On another occasion, I asked him how our exertions in the Balkans fit into the larger goals of American foreign policy. Again, he was dismissive of the premise. "Forget the sweep-of-history crap," he said. "Our goal is to end a war." Those last four words became the title of his 1998 book on the peace he, more than anyone, made in Bosnia.
In much the same spirit, Richard refused to associate himself with any of the competing schools in academe or opposing camps among the policy wonks. He cared only about the practice of foreign policy. To him, theory was, almost by definition, suspect. Not that he was averse to bold ideas -- he just didn't want to clutter up the discussion of the present and future with anything that smacked of library stacks or, worse, ideological dogma.
I once made the mistake of invoking Immanuel Kant in support of the enlargement of NATO and the European Union -- a big and controversial idea that Richard had long favored, but not because it would have pleased a professor in Königsberg who had been dead for nearly two hundred years. "Save that guy for some seminar in New Haven," he snapped.
He found most doctrines too neat to be useful in the real world. Worse, disputes over them tended to stoke the polarization of the political environment, undercutting bipartisan support for the necessary degree of consistency in foreign policy from one administration to the next.
Richard's long paper trail of muscular, lucid prose is rich in active verbs and notably free of words that end in ism. To his ear, the suffix connoted abstract concepts that provoked pointless bickering and posed policy options in terms of false dichotomies. For him, pragmatism and idealism, exceptionalism and universalism, patriotism and internationalism were not either/or choices. He believed in all six, but also in the need to reconcile them insofar as possible or to apply them in different ratios, depending on the situation at hand.
The same went for Realpolitik and its putative antonym, Moralpolitik, as manifest in humanitarian intervention, notably in the Balkans. Richard saw hard and soft power as the yin and yang of the American brand. He believed that the U.S. had enough of both kinds of power to defend the weak around the world.
He was also wary of grand strategy -- any grand strategy. "Diplomacy is not like chess," he once told Michael Ignatieff. "It's more like jazz -- a constant improvisation on a theme." As both a student and practitioner of statecraft, he saw master plans as tending to blinker policy makers, causing them to miss or misread indications that their theory of the case is faulty or that circumstances have changed in ways that call for new assumptions, goals, and responses.
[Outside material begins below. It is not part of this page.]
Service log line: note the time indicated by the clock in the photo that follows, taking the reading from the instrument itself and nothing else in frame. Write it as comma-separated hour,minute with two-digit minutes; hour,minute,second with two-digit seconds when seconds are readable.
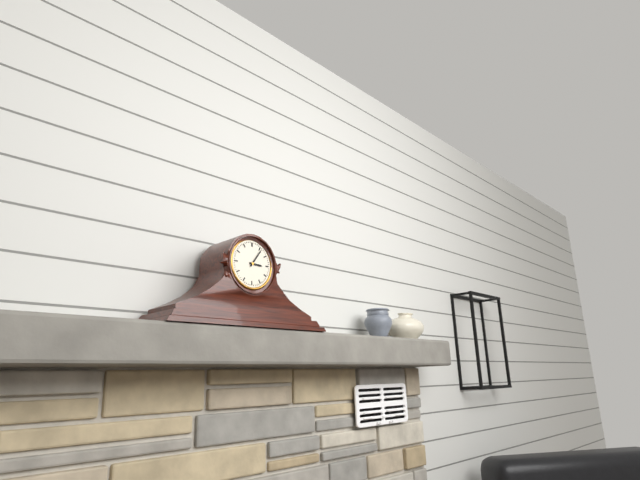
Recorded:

Richard's career was bookended by two cautionary tales about precisely that danger. In 1962, the year he entered the Foreign Service, the Kennedy administration had already made containing Soviet and Chinese expansion into Indochina an objective vital to the national interest. As a result, there were already more than 3,000 U.S. military personnel in South Vietnam. The consequence was to propel the U.S. into a quagmire, which led to the downfall of JFK's successor, Lyndon Johnson. Almost 40 years later, with the Cold War over, no hostile superpower to contain, and 9/11 confronting the U.S. with a new enemy, George W. Bush declared an open-ended "global war on terror." It began with the deceptively easy eviction of the Taliban regime in Kabul. Seven years and 800 U.S. and coalition casualties later, Richard, as a private citizen, wrote in his column for the Washington Post that the conflict in Afghanistan was likely to exceed the Vietnam misadventure as the longest war in American history.